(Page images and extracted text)
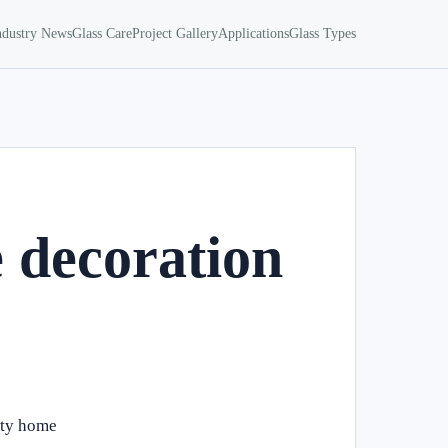
ndustry News
Glass Care
Project Gallery
Applications
Glass Types
 decoration
ity home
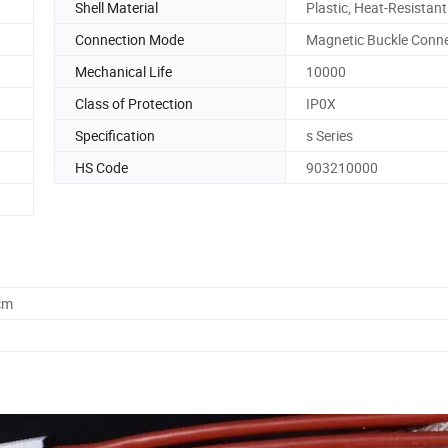
Shell Material
Plastic, Heat-Resistant
Connection Mode
Magnetic Buckle Conn
Mechanical Life
10000
Class of Protection
IP0X
Specification
s Series
HS Code
903210000
cm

Your instructions
Copy the data precisely. Skip every picture.

Written answer
ndustry News
Glass Care
Project Gallery
Applications
Glass Types
 decoration
ity home
Shell Material
Plastic, Heat-Resistant
Connection Mode
Magnetic Buckle Conn
Mechanical Life
10000
Class of Protection
IP0X
Specification
s Series
HS Code
903210000
cm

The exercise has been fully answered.